Le pays est attractif, et pas seulement pour les touristes, ses citoyens épargnent comme des fourmis et travaillent plus chaque semaine que leurs collègues néerlandais, rarement pris pour des fainéants. Ses grandes entreprises réussissent sur tous les continents et le pays dispose de start-up parmi les plus dynamiques d’Europe.

MODERNITÉ
Pourtant, si le diagnostic vital ne doit pas être engagé, la maladie n’est pas non plus imaginaire. En témoigne son affection la plus grave, le chômage, jamais vraiment soignée.
Comme beaucoup d’hypocondriaques, le patient a un problème avec son temps. Le passé lui semble toujours plus rose et le futur plus inquiétant. Du coup, son présent est un enfer, une angoisse permanente.
La modernité, c’est-à-dire le présent, n’est ni bien ni mal. Elle est, tout simplement. La rejeter est un choix possible, mais dangereux. Il nous priverait de la possibilité d’influer sur notre futur.
La modernité aujourd’hui est marquée par trois phénomènes qui se nourrissent mutuellement : l’ouverture au monde, la révolution technologique et la montée en puissance de l’individu face au groupe.
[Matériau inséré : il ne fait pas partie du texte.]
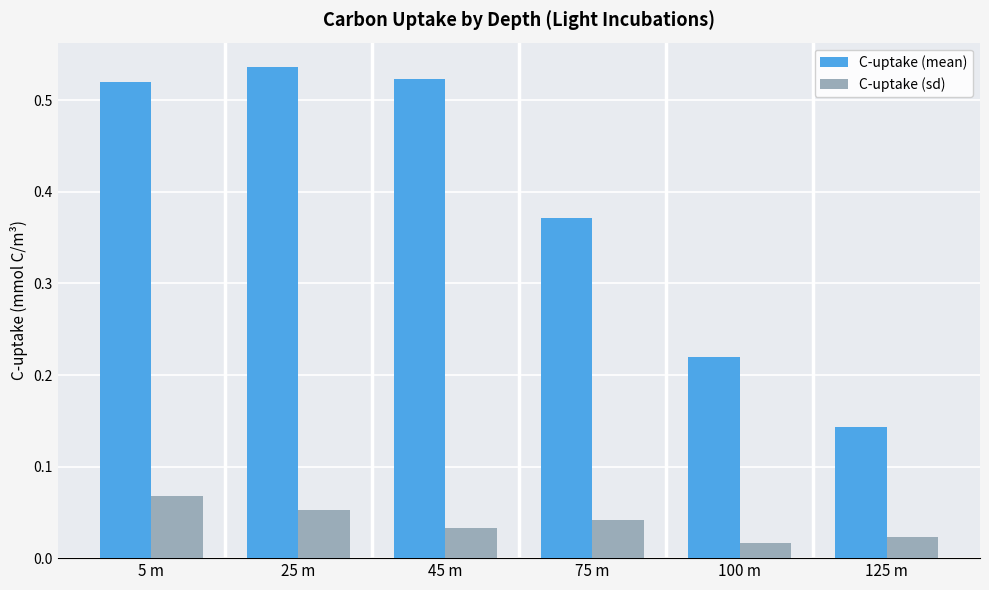

Between 25 m and 45 m, which series saw the biggest shift?

C-uptake (sd)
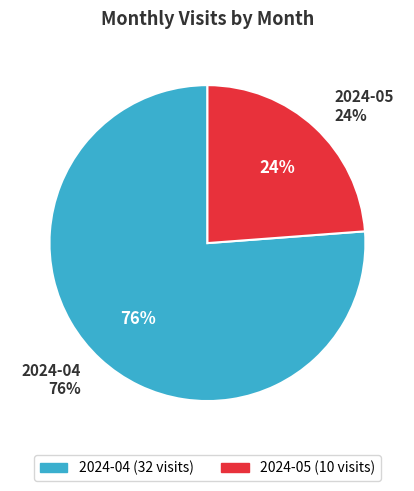

What percentage is the 2024-05 slice, to the nearest percent?

24%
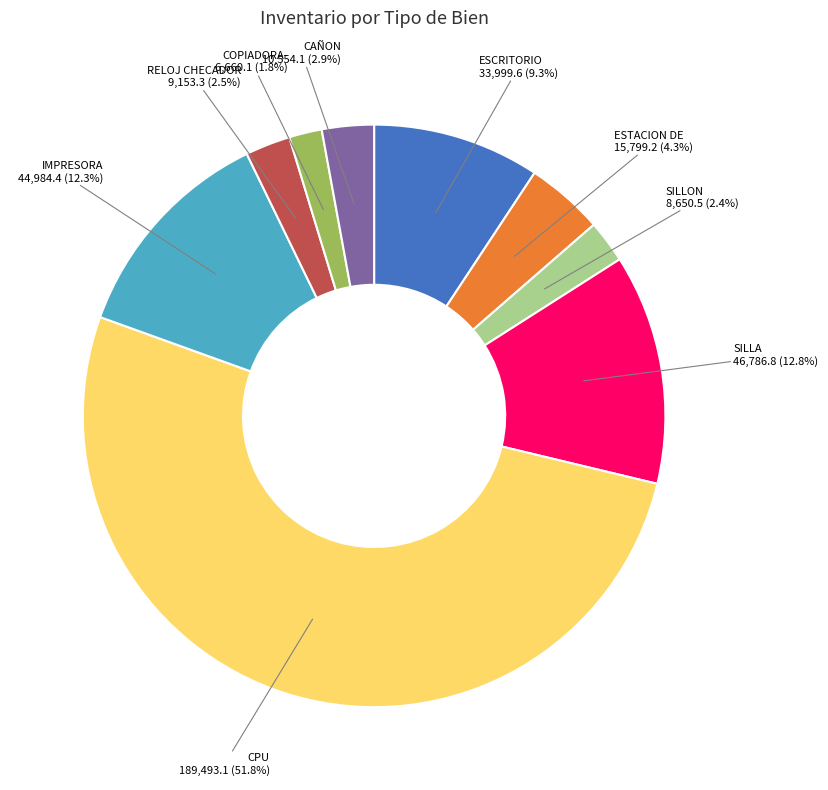

Approximately how many times larger is the value at CAÑON compared to SILLON?

1.2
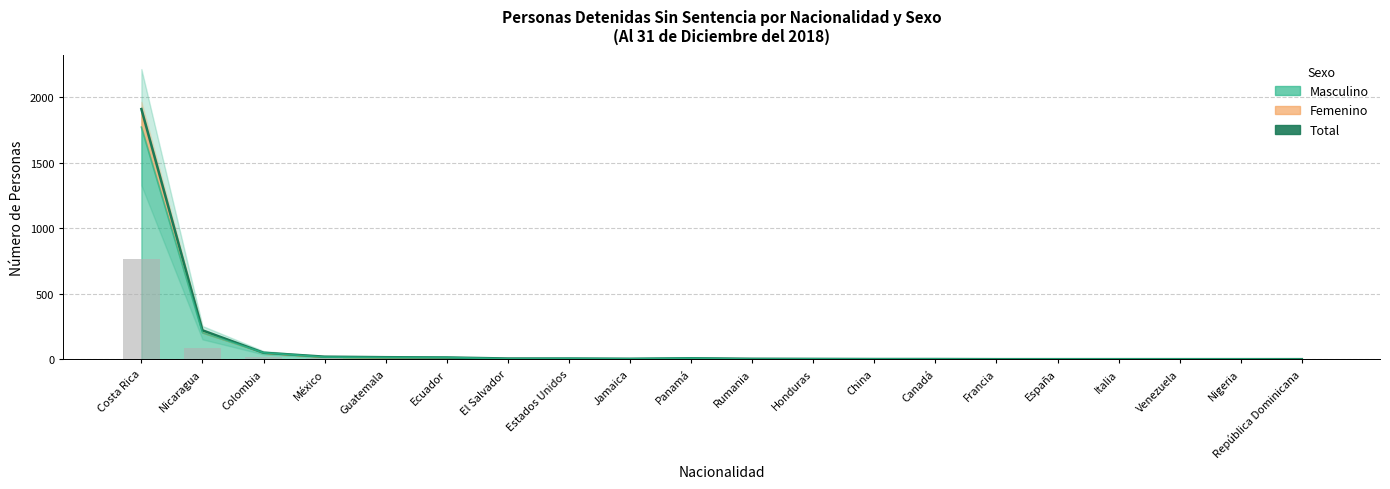

What is the ratio of the value at Honduras to the value at Canadá?

1.3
Pour l’embrasser, il faut donc jouer sur trois tableaux : celui de l’innovation, celui de la rénovation sociale et celui de la réforme de l’Etat. Dans un monde instable, le mouvement est la seule manière de conserver l’équilibre. Innovation et formation en sont les moteurs principaux. Ils demandent volontarisme et liberté d’action. Le rapport au travail est en train de se réinventer. Quand le salariat est menacé, il faut réfléchir au contrat qui lie l’individu, son employeur et l’Etat.

Enfin, l’Etat doit se réinventer. Redéfinir ses missions, son lien avec les citoyens et ses moyens d’action. Et puis, si l’Europe décidait de réfléchir à un destin commun, ce serait la meilleure médecine pour toutes les maladies, qu’elles soient imaginaires ou bien réelles.